# The Mosquito at the Chino Planes Of Fame - Another viewpoint



## Dash119 (Nov 23, 2021)

I didn't want to hijack 

 syscom3
's thread...

We had a Mosquito at the museum last week, and it went flying on Saturday.

I didn't get any video, but here are some pictures:

Reactions: Bacon Bacon:
3 | Like Like:
3 | Winner Winner:
1 | Like List reactions


----------



## nuuumannn (Nov 23, 2021)

Bacon for you, specifically for that last shot...

Reactions: Agree Agree:
1 | Like List reactions


----------



## rochie (Nov 23, 2021)

what does this button do ?

Reactions: Funny Funny:
1 | Like List reactions


----------



## Crimea_River (Nov 23, 2021)

Nice shot a. I see they took the RPs off.


----------



## Dash119 (Nov 23, 2021)

Someone with an impeccable reputation told me on Saturday that there were only 3 airworthy examples in the world. I was under the impression there are four;

1) This one, owned by Charles Somers from Sacramento California USA.
2) One based in Vancouver, British Columbia, Canada owned by Robert Jens.
3) One based in Virginia Beach, Virginia USA and owned by the Military Aviation Museum.
4) One based in Everett, Washington, USA and owned by the Flying Heritage and Combat Armor Museum. This one was not mentioned, does anyone know the status of this one? I know the museum is closed, but I would think this one was still airworthy and would fetch a rather large sum of money upon it's sale...


----------



## Crimea_River (Nov 23, 2021)

Your list is correct. Jens' hasn't flown for a couple of years and is for sale so may have been off your expert's radar.


----------



## at6 (Nov 23, 2021)

Good shots a very attractive plane.


----------



## Gnomey (Nov 24, 2021)

Good shots!


----------

▶ [WHAT TO DO]
Answer these questions using the forum thread about the Mosquito at Chino:
(a) On what day did the Mosquito at the museum go flying?
(b) Which organization owns the example based in Virginia Beach, Virginia?
(c) According to Crimea_River's reply to the list, what two things are true of Jens' aircraft?

▶ [INPUT DATA]
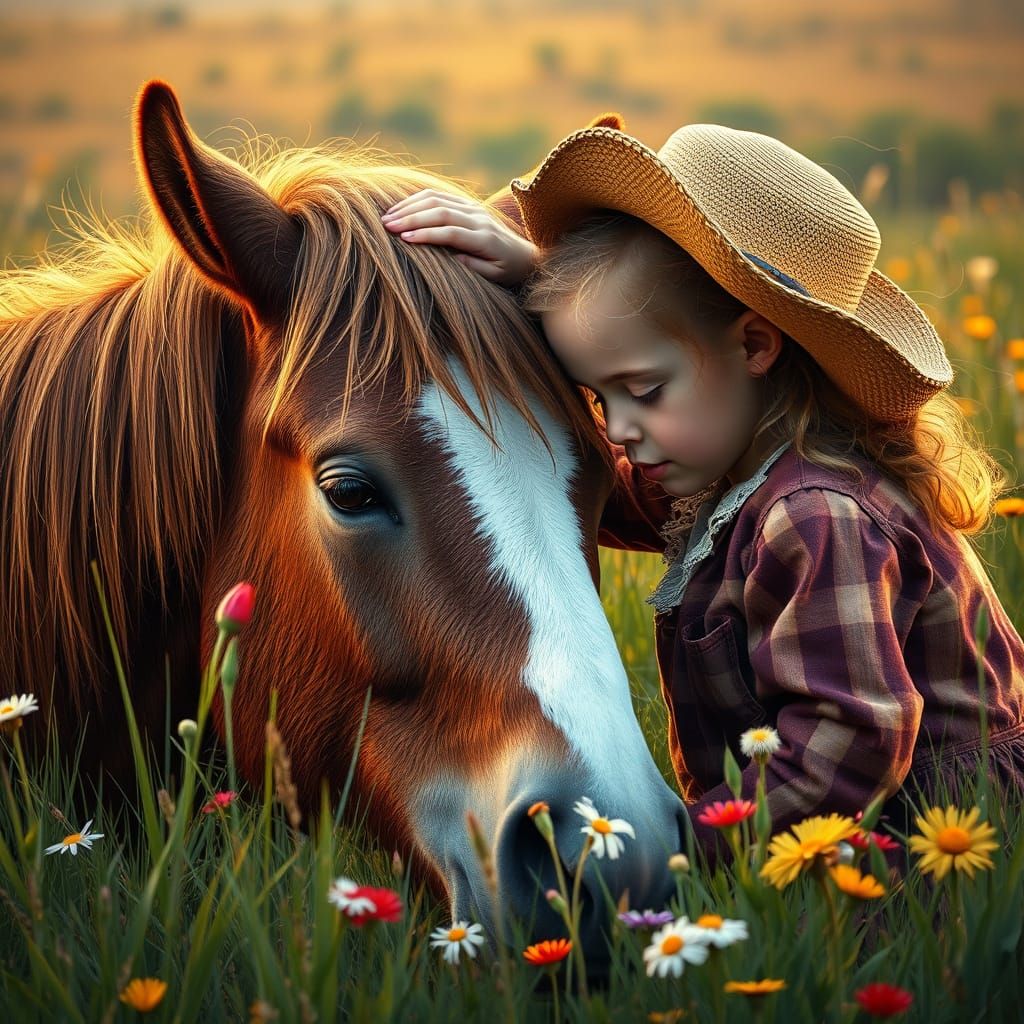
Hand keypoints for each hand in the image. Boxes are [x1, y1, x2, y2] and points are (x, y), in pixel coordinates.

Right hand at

▶ [OUTPUT OF THE EXERCISE]
(a) Saturday.
(b) The Military Aviation Museum.
(c) It hasn't flown for a couple of years, and it is for sale.